7 of 155 comments (clear)

  1. E-mail survey, right? by Animats · · Score: 5, Funny

    Research reveals that 100% of the end-users surveyed use e-mail

    Let me guess. They did the survey via e-mail.

    1. Re:E-mail survey, right? by garcia · · Score: 5, Insightful

      Let me guess. They did the survey via e-mail.

      We'll they're better off doing it that way then by phone. It's not like I answer my phone for any number I don't recognize.

      For just about anything I prefer chatting, e-mail, or any other electronic method as my time isn't 100% devoted to a single person. I can do 100 other things while responding to electronic messages. With a phone call my attention is solely with one person and that's just not a good way to operate for MOST functions of my day.

  2. Discussed this with my boss... by Smidge204 · · Score: 5, Insightful

    I discussed this point with my boss once. I argued for e-mail:

    There may be a record (via phone company) of when a call took place, what number was dialed, and how long it took...

    ...but with an e-mail, all parties involved have a record of when it was sent, who received it, and what was said.

    That last part is hard to do with a phone conversation, legally anyway.
    =Smidge=

    1. Re:Discussed this with my boss... by SCHecklerX · · Score: 5, Interesting

      ...but with an e-mail, all parties involved have a record of when it was sent, who received it, and what was said.


      which is why my manager at my last job would always call me, or stop by my cube or grab me as I walked by in the hall instead of email whenever she wanted to ensure that whatever idiotic thing she wanted done (the joys of being a network security guy) could not be traced back to her. But, I'd send her a note about it each time anyway. I like having my get out of jail free card. "just to verify, you wanted me to do $foo, and understand the implications, right?"
  3. Triumvirate Communicae by skoaldipper · · Score: 5, Informative

    Email for instruction. Telephone for clarification. Remote VNC when the other two fail.

    --
    I hope, when they die, cartoon characters have to answer for their sins.
  4. My current boss does that. by khasim · · Score: 5, Interesting

    I lost points on my last review because of my "over reliance" on email. And I'll probably lose points on the next one.

    Don't forget that in a lot of email systems I can tell when you've opened my email and whether you deleted it or not.

    Email is its own paper trail AND with magical CYA powers. And that really annoys a certain type of personality.

  5. Reminds me of our new VOIP system by Kadin2048 · · Score: 5, Interesting

    A few months ago my company came through the office and tore out everyone's regular phones and replaced them with super-duper Cisco VOIP sets.

    The things are crap (you have to sign into them every morning ... as if I don't have enough passwords to remember already, now I need to sign in to my freaking phone?) but they do have one upshot. If I just don't sign into the thing, nobody can call me -- the calls just roll right over into voice mail. And since my voicemails get emailed to me as attachments (where I can conveniently play them at faster-than-normal speed), I can basically ignore the phone handset and do everything through my PC.

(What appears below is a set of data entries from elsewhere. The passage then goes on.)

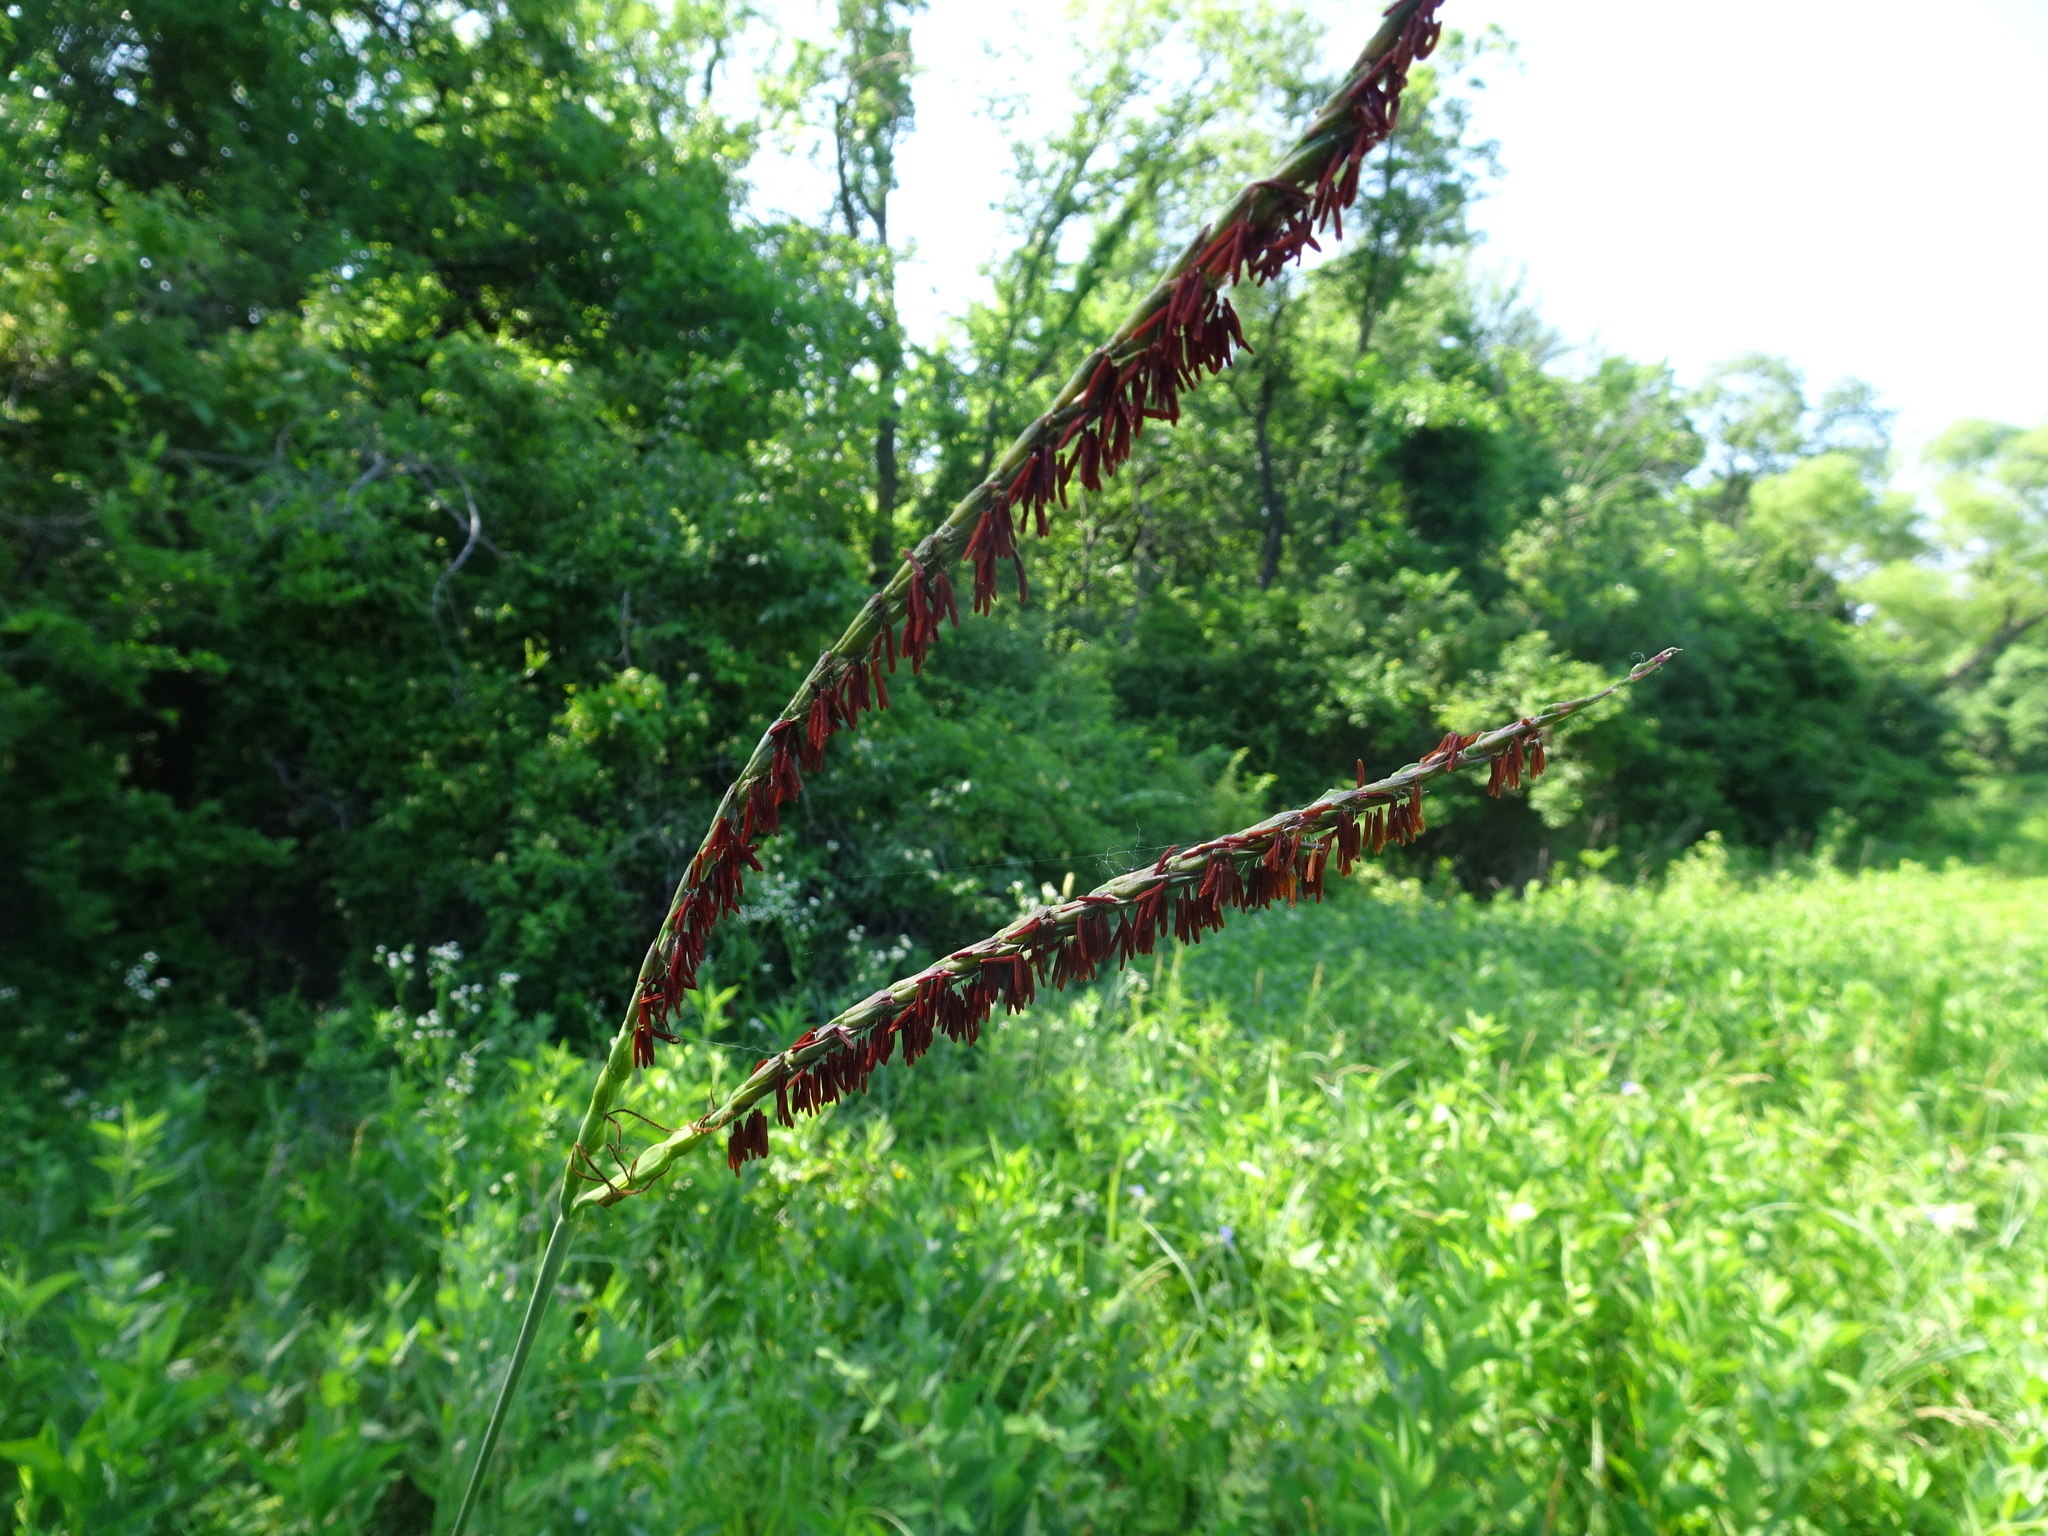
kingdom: Plantae
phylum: Tracheophyta
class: Liliopsida
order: Poales
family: Poaceae
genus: Tripsacum
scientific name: Tripsacum dactyloides
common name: Buffalo-grass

    By my unofficial count, I'd say something like 30-50 percent of the office is doing the same thing, either intentionally or just because they can't remember to sign into the phones in the morning. I think it's actually boosted productivity -- nobody uses the phones to call around the office anymore, unless they've already sent an email or an IM to see if the person is available on the other end.

    Maybe they're not so bad after all...

    --
    "Ladies and gentlemen, my killbot features Lotus Notes and a machine gun. It is the finest available."